Stored entries:
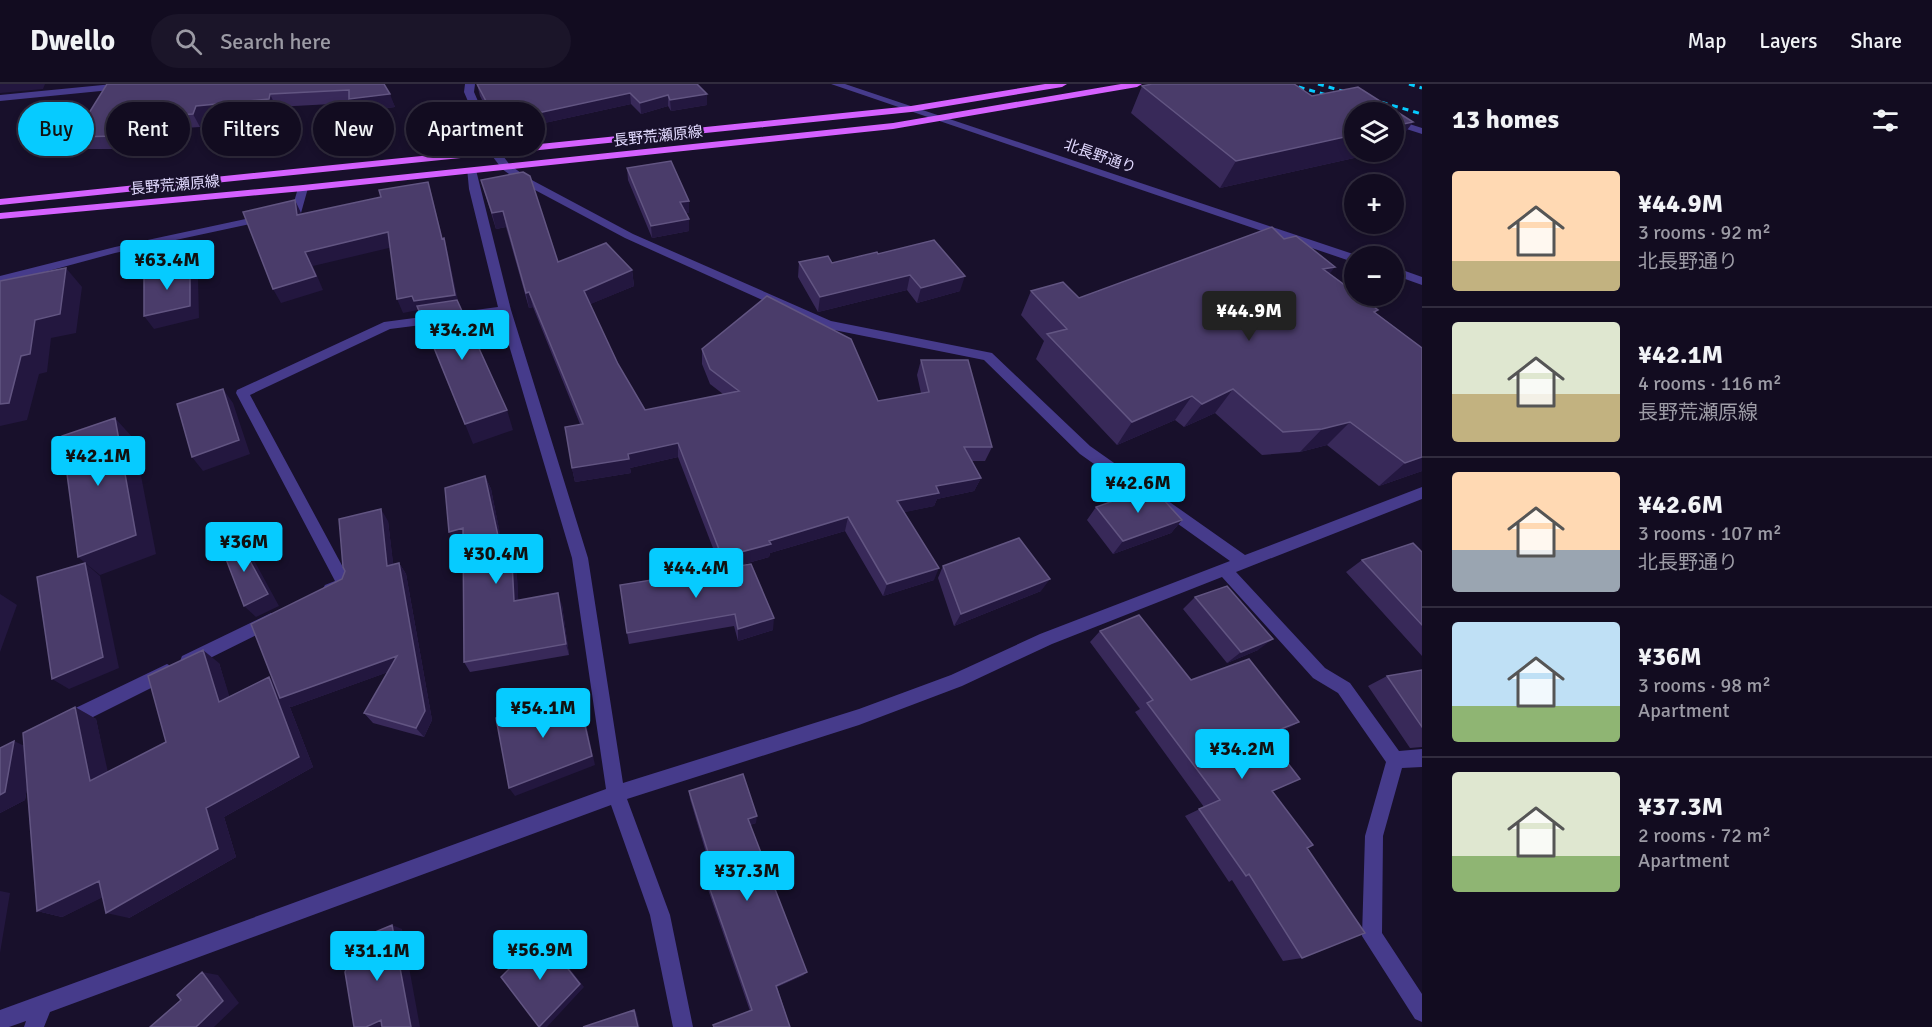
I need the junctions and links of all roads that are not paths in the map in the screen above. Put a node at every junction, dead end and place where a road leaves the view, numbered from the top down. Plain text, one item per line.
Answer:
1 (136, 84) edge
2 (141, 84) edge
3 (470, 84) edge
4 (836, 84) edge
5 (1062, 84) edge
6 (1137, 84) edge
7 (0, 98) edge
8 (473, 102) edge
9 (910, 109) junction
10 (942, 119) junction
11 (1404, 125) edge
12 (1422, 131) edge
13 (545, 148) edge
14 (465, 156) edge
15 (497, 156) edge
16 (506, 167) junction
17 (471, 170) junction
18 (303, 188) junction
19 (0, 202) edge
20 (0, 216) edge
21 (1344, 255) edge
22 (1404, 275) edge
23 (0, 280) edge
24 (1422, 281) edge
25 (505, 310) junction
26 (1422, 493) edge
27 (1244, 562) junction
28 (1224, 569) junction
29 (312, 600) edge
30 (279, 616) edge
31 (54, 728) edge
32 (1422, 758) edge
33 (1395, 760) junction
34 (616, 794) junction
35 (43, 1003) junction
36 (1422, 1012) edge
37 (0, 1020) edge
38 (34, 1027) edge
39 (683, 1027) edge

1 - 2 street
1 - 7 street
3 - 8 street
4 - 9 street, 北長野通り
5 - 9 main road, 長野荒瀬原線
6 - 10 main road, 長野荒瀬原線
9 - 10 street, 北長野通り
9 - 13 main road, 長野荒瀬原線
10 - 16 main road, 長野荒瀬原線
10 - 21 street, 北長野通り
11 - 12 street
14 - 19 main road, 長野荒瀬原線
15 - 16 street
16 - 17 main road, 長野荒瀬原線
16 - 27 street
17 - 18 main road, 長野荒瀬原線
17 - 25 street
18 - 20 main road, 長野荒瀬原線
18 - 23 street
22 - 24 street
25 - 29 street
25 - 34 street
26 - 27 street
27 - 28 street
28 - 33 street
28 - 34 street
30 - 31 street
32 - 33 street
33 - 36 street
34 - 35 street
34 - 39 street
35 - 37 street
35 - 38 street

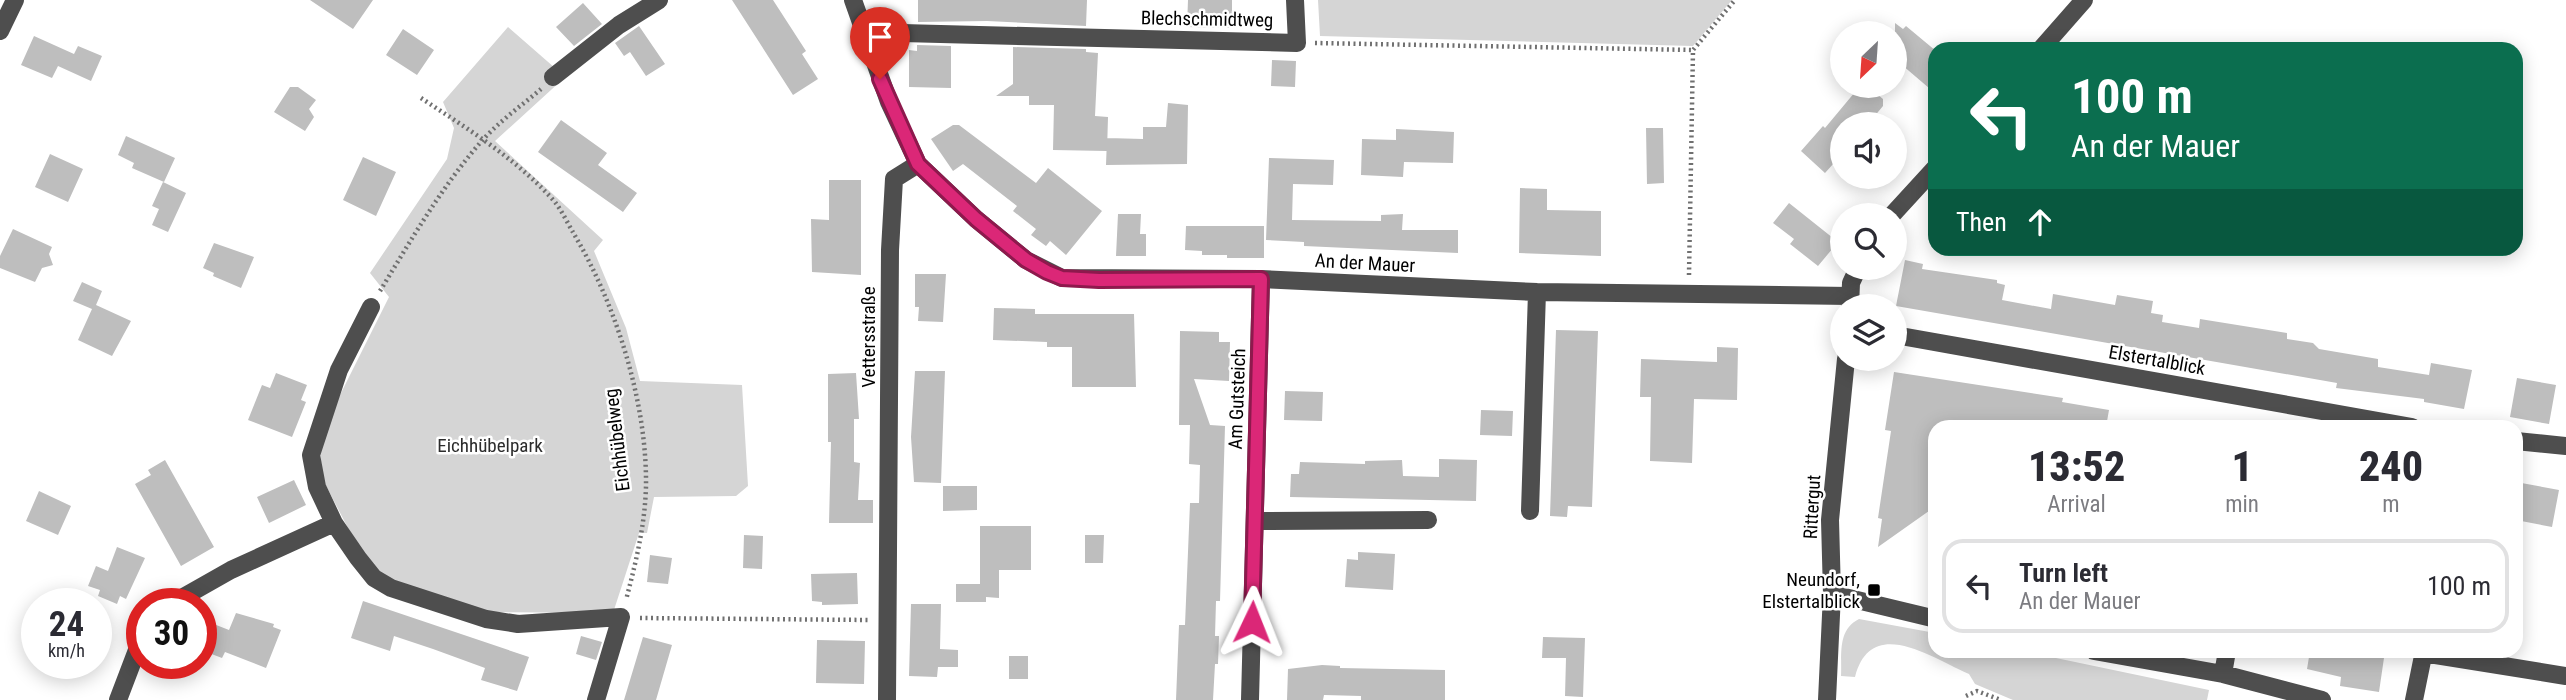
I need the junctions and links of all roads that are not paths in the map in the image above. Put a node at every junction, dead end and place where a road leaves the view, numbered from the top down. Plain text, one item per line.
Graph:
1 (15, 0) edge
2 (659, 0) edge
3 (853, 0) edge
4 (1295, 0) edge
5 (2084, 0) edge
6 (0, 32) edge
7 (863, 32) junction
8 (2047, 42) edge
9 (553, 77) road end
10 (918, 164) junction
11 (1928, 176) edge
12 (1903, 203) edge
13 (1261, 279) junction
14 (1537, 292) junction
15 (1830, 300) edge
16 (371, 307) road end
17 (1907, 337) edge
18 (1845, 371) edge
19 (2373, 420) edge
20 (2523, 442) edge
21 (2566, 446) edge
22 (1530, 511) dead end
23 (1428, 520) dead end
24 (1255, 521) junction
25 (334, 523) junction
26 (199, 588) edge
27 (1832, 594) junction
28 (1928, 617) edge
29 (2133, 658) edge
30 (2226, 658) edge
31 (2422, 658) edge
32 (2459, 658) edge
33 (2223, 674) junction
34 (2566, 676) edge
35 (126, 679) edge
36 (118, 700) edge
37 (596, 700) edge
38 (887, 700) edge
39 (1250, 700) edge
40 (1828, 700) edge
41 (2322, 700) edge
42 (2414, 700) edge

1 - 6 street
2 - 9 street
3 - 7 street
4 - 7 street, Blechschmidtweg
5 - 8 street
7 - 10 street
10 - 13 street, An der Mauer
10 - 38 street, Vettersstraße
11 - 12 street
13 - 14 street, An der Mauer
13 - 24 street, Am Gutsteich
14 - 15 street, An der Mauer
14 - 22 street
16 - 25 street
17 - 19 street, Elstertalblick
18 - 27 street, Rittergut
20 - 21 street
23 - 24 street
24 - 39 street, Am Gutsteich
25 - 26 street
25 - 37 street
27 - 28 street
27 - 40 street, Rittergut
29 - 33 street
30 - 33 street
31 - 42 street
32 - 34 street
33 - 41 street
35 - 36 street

DESCRIPTION OF THE TASK:
From the entries above, copy each line that holds "roads".

TASK ANSWER:
I need the junctions and links of all roads that are not paths in the map in the screen above. Put a node at every junction, dead end and place where a road leaves the view, numbered from the top down. Plain text, one item per line.
I need the junctions and links of all roads that are not paths in the map in the image above. Put a node at every junction, dead end and place where a road leaves the view, numbered from the top down. Plain text, one item per line.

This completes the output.